* Instructions to follow *
Leaving all pictures aside, copy exactly the lines from the start of the listing below through the line that contains "local clergy with parish priest Fr", and only those lines.

(Dataset excerpts)

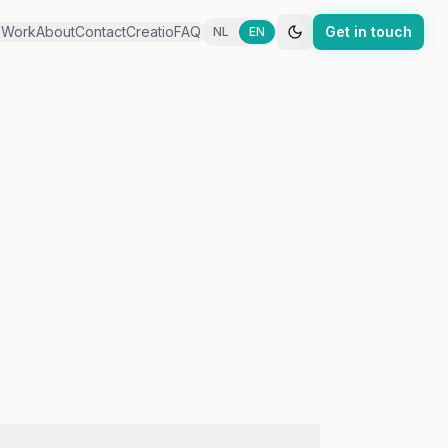
s
Work
About
Contact
Creatio
FAQ
Get in touch
NL
EN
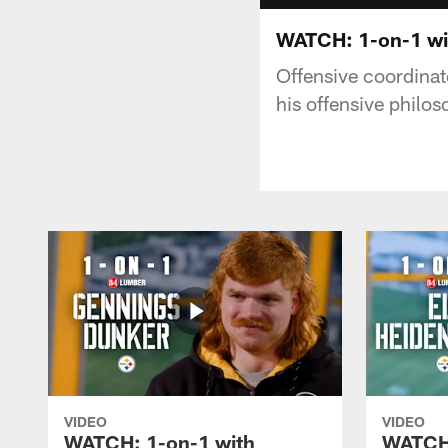
WATCH: 1-on-1 wi
Offensive coordinat
his offensive philo
VIDEO
VIDEO
WATCH: 1-on-1 with
WATCH:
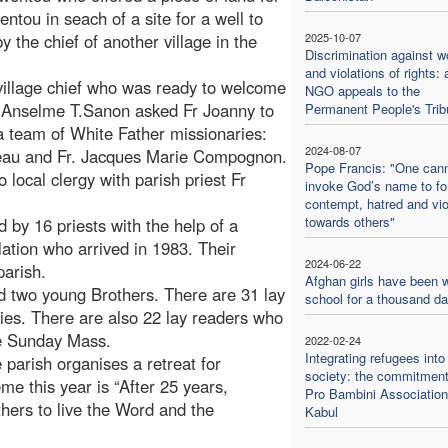
ntou in seach of a site for a well to
 the chief of another village in the
2025-10-07
Discrimination against 
and violations of rights: 
 village chief who was ready to welcome
NGO appeals to the
op Anselme T.Sanon asked Fr Joanny to
Permanent People's Trib
a team of White Father missionaries:
2024-08-07
neau and Fr. Jacques Marie Compognon.
Pope Francis: "One can
local clergy with parish priest Fr
invoke God’s name to f
contempt, hatred and vi
towards others"
 by 16 priests with the help of a
ation who arrived in 1983. Their
2024-06-22
parish.
Afghan girls have been w
d two young Brothers. There are 31 lay
school for a thousand d
ies. There are also 22 lay readers who
re Sunday Mass.
2022-02-24
Integrating refugees into
 parish organises a retreat for
society: the commitment
eme this year is “After 25 years,
Pro Bambini Association
thers to live the Word and the
Kabul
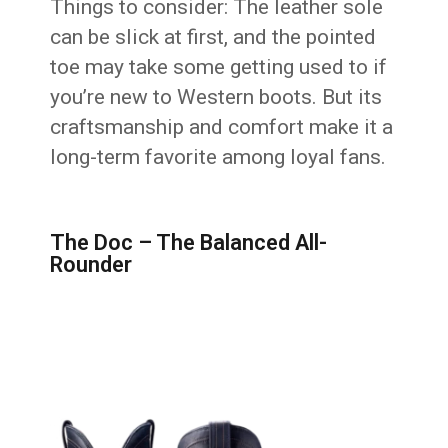
Things to consider: The leather sole
can be slick at first, and the pointed
toe may take some getting used to if
you’re new to Western boots. But its
craftsmanship and comfort make it a
long-term favorite among loyal fans.
The Doc – The Balanced All-
Rounder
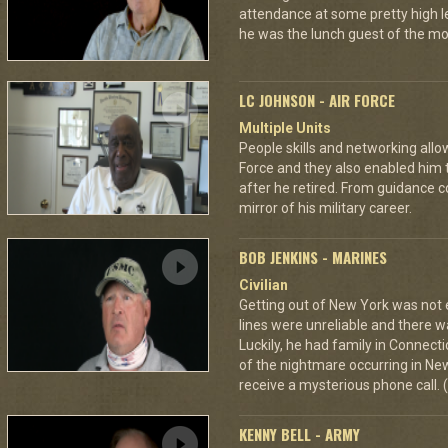
attendance at some pretty high l
he was the lunch guest of the mo
LC JOHNSON - AIR FORCE
Multiple Units
People skills and networking allo
Force and they also enabled him t
after he retired. From guidance c
mirror of his military career.
BOB JENKINS - MARINES
Civilian
Getting out of New York was not 
lines were unreliable and there w
Luckily, he had family in Connecti
of the nightmare occurring in New
receive a mysterious phone call. (
KENNY BELL - ARMY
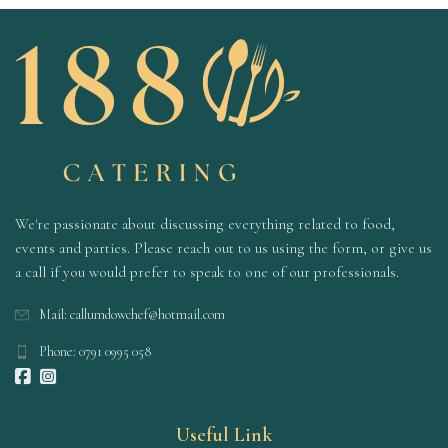
We're passionate about discussing everything related to food,
events and parties. Please reach out to us using the form, or give us
a call if you would prefer to speak to one of our professionals.
Mail: callumdowchef@hotmail.com
Phone: 0791 0995 058
Useful Link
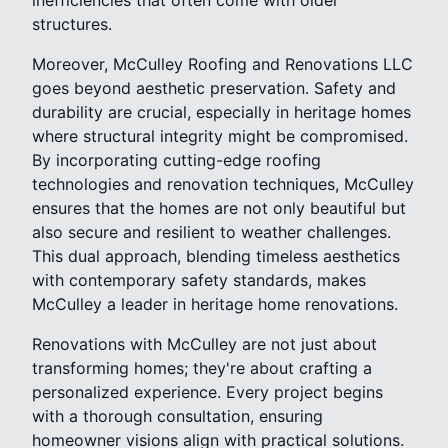
structures.
Moreover, McCulley Roofing and Renovations LLC
goes beyond aesthetic preservation. Safety and
durability are crucial, especially in heritage homes
where structural integrity might be compromised.
By incorporating cutting-edge roofing
technologies and renovation techniques, McCulley
ensures that the homes are not only beautiful but
also secure and resilient to weather challenges.
This dual approach, blending timeless aesthetics
with contemporary safety standards, makes
McCulley a leader in heritage home renovations.
Renovations with McCulley are not just about
transforming homes; they're about crafting a
personalized experience. Every project begins
with a thorough consultation, ensuring
homeowner visions align with practical solutions.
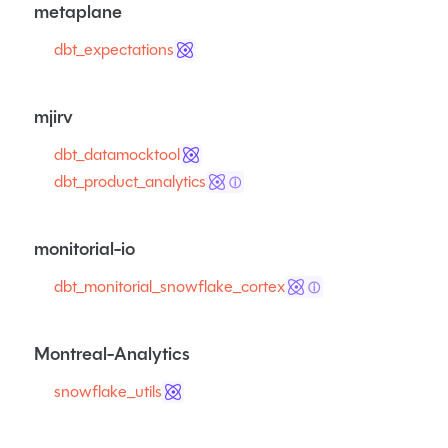
metaplane
dbt_expectations
mjirv
dbt_datamocktool
dbt_product_analytics
ⓘ
monitorial-io
dbt_monitorial_snowflake_cortex
ⓘ
Montreal-Analytics
snowflake_utils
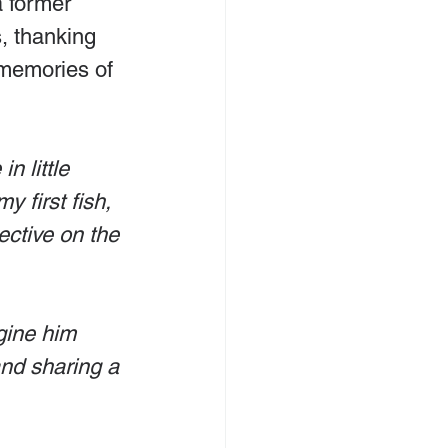
a former 
s, thanking 
 memories of 
n little 
 first fish, 
ective on the 
gine him 
and sharing a 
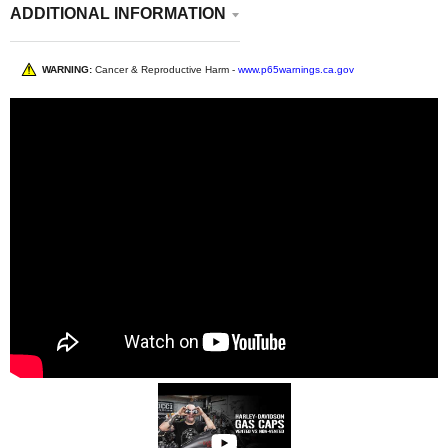
ADDITIONAL INFORMATION
WARNING:
Cancer & Reproductive Harm -
www.p65warnings.ca.gov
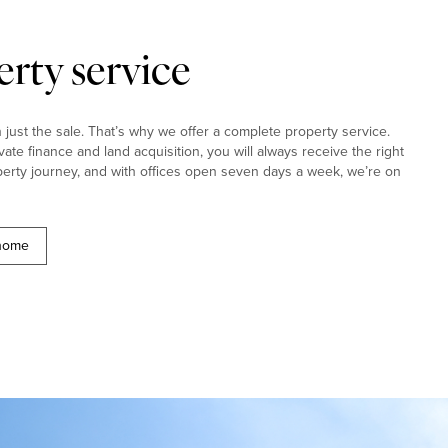
rty service
ust the sale. That’s why we offer a complete property service.
ivate finance and land acquisition, you will always receive the right
erty journey, and with offices open seven days a week, we’re on
 home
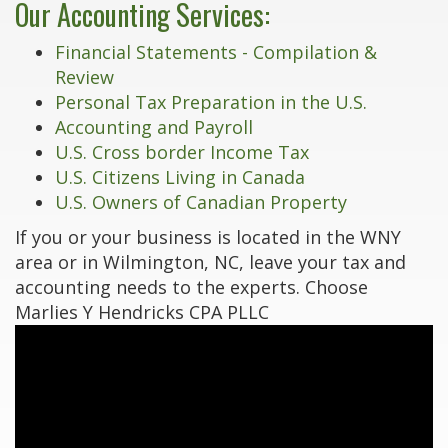
Our Accounting Services:
Financial Statements - Compilation &
Review
Personal Tax Preparation in the U.S.
Accounting and Payroll
U.S. Cross border Income Tax
U.S. Citizens Living in Canada
U.S. Owners of Canadian Property
If you or your business is located in the WNY
area or in Wilmington, NC, leave your tax and
accounting needs to the experts. Choose
Marlies Y Hendricks CPA PLLC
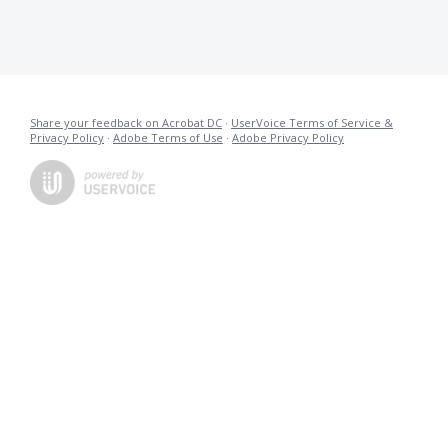
Share your feedback on Acrobat DC
·
UserVoice Terms of Service &
Privacy Policy
·
Adobe Terms of Use
·
Adobe Privacy Policy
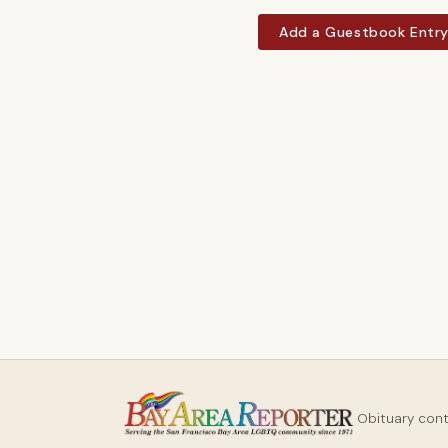
Add a Guestbook Entr
Obituary con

(End Dataset excerpts)

* Task answer *
s
Work
About
Contact
Creatio
FAQ
Get in touch
NL
EN
WATCH: 1-on-1 wi
Offensive coordinat
his offensive philo
VIDEO
VIDEO
WATCH: 1-on-1 with
WATCH:
ntou in seach of a site for a well to
 the chief of another village in the
2025-10-07
Discrimination against 
and violations of rights: 
 village chief who was ready to welcome
NGO appeals to the
op Anselme T.Sanon asked Fr Joanny to
Permanent People's Trib
a team of White Father missionaries:
2024-08-07
neau and Fr. Jacques Marie Compognon.
Pope Francis: "One can
local clergy with parish priest Fr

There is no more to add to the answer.